Posted by admin on Apr 12th, 2007
2007
Apr 12

As a researcher whose training is of the lit crit/historical persuasion (I am NOT nor have I ever been a social scientist, though there are times when I really wish I were!), I have a question for my friends of the economist/social scientist persuasion:

For those picking up this thread today, I’ve been blogging this week about Leslie Bennett’s book, The Feminine Mistake, as I read it. Much as I may disagree on certain (key) points, Leslie Bennetts is GOOD. Every time I silently voice an objection, she addresses it on the next page. But I have a more general question about journalists interpreting data when it comes to research on women/girls/families — and maybe experts from the Council on Contemporary Families crew can help us out here and set it straight.

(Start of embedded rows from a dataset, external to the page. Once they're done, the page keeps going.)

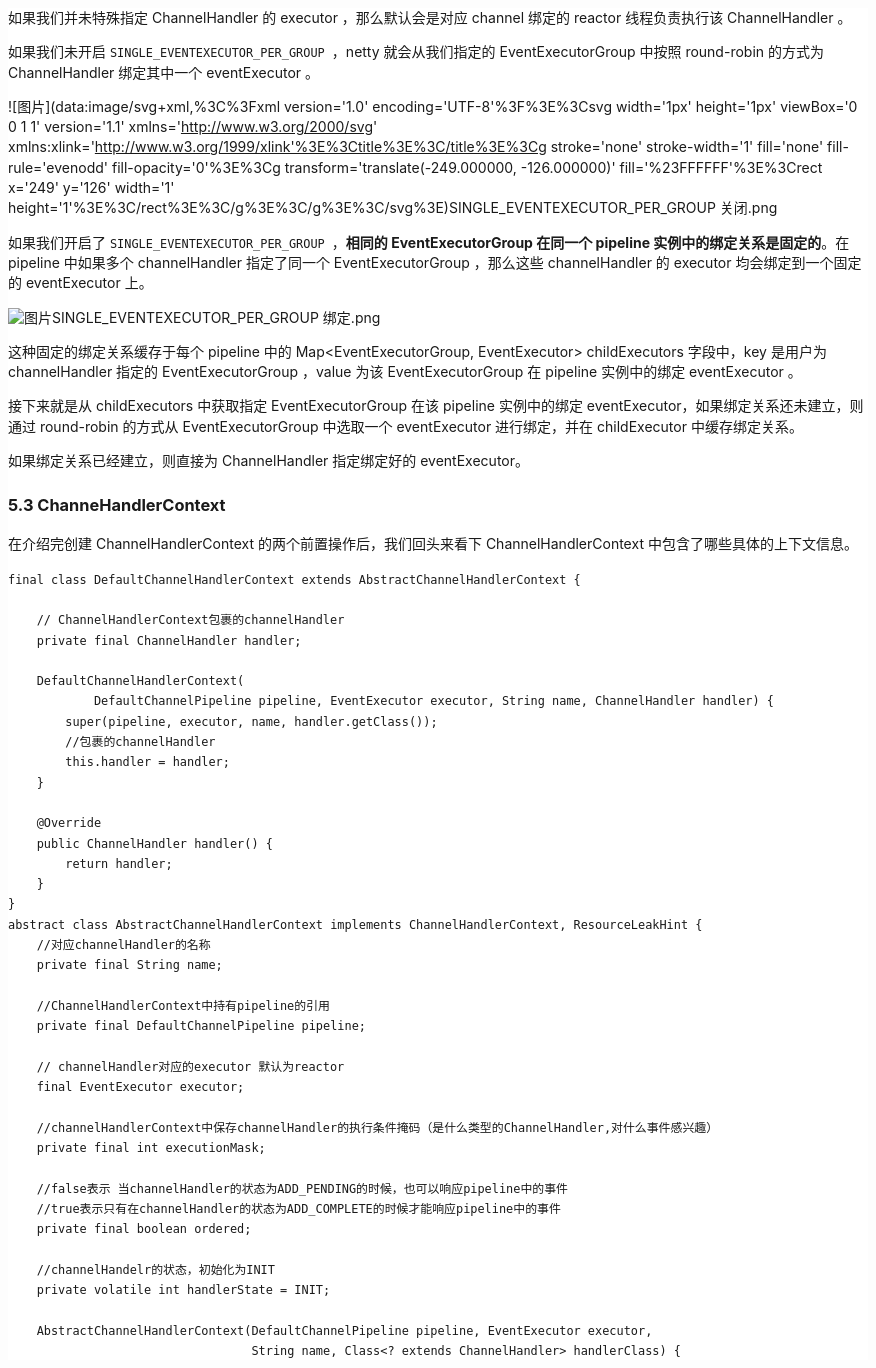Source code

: 如果我们并未特殊指定 ChannelHandler 的 executor ，那么默认会是对应 channel 绑定的 reactor 线程负责执行该 ChannelHandler 。

如果我们未开启 `SINGLE_EVENTEXECUTOR_PER_GROUP `，netty 就会从我们指定的 EventExecutorGroup 中按照 round-robin 的方式为 ChannelHandler 绑定其中一个 eventExecutor 。

![图片](data:image/svg+xml,%3C%3Fxml version='1.0' encoding='UTF-8'%3F%3E%3Csvg width='1px' height='1px' viewBox='0 0 1 1' version='1.1' xmlns='http://www.w3.org/2000/svg' xmlns:xlink='http://www.w3.org/1999/xlink'%3E%3Ctitle%3E%3C/title%3E%3Cg stroke='none' stroke-width='1' fill='none' fill-rule='evenodd' fill-opacity='0'%3E%3Cg transform='translate(-249.000000, -126.000000)' fill='%23FFFFFF'%3E%3Crect x='249' y='126' width='1' height='1'%3E%3C/rect%3E%3C/g%3E%3C/g%3E%3C/svg%3E)SINGLE_EVENTEXECUTOR_PER_GROUP 关闭.png

如果我们开启了 `SINGLE_EVENTEXECUTOR_PER_GROUP `，**相同的 EventExecutorGroup 在同一个 pipeline 实例中的绑定关系是固定的**。在 pipeline 中如果多个 channelHandler 指定了同一个 EventExecutorGroup ，那么这些 channelHandler 的 executor 均会绑定到一个固定的 eventExecutor 上。

![图片](https://echo798.oss-cn-shenzhen.aliyuncs.com/img/202409191115389.webp)SINGLE_EVENTEXECUTOR_PER_GROUP 绑定.png

这种固定的绑定关系缓存于每个 pipeline 中的 Map<EventExecutorGroup, EventExecutor> childExecutors 字段中，key 是用户为 channelHandler 指定的 EventExecutorGroup ，value 为该 EventExecutorGroup 在 pipeline 实例中的绑定 eventExecutor 。

接下来就是从 childExecutors 中获取指定 EventExecutorGroup 在该 pipeline 实例中的绑定 eventExecutor，如果绑定关系还未建立，则通过 round-robin 的方式从 EventExecutorGroup 中选取一个 eventExecutor 进行绑定，并在 childExecutor 中缓存绑定关系。

如果绑定关系已经建立，则直接为 ChannelHandler 指定绑定好的 eventExecutor。

### 5.3 ChanneHandlerContext

在介绍完创建 ChannelHandlerContext 的两个前置操作后，我们回头来看下 ChannelHandlerContext 中包含了哪些具体的上下文信息。

```
final class DefaultChannelHandlerContext extends AbstractChannelHandlerContext {

    // ChannelHandlerContext包裹的channelHandler
    private final ChannelHandler handler;

    DefaultChannelHandlerContext(
            DefaultChannelPipeline pipeline, EventExecutor executor, String name, ChannelHandler handler) {
        super(pipeline, executor, name, handler.getClass());
        //包裹的channelHandler
        this.handler = handler;
    }

    @Override
    public ChannelHandler handler() {
        return handler;
    }
}
abstract class AbstractChannelHandlerContext implements ChannelHandlerContext, ResourceLeakHint {
    //对应channelHandler的名称
    private final String name;

    //ChannelHandlerContext中持有pipeline的引用
    private final DefaultChannelPipeline pipeline;

    // channelHandler对应的executor 默认为reactor
    final EventExecutor executor;

    //channelHandlerContext中保存channelHandler的执行条件掩码（是什么类型的ChannelHandler,对什么事件感兴趣）
    private final int executionMask;

    //false表示 当channelHandler的状态为ADD_PENDING的时候，也可以响应pipeline中的事件
    //true表示只有在channelHandler的状态为ADD_COMPLETE的时候才能响应pipeline中的事件
    private final boolean ordered;

    //channelHandelr的状态，初始化为INIT
    private volatile int handlerState = INIT;

    AbstractChannelHandlerContext(DefaultChannelPipeline pipeline, EventExecutor executor,
                                  String name, Class<? extends ChannelHandler> handlerClass) {
```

Bennetts writes that “some feminists have challenged the very existence of a back-to-the-home trend on the grounds that more than two-thirds of all American mothers still participate in the labor force” (7) and that “[o]ther analysts have challenged the idea that we’re witnessing a resurgence of stay-at-home motherhood by attacking the news stories describing this phenomenon” (8). She calls analyses like those put forth by Heather Boushey “arguments.” I thought they were evidence. She calls them “denials” and invokes (critically, perhaps, but I think not) Linda Hirshman who refers to it all as the “it’s not happening” defense.

Which is it? Is it happening? Or not? Is the reading of the early 2000s recession as the reason for women’s labor-force dip interpretation — or fact?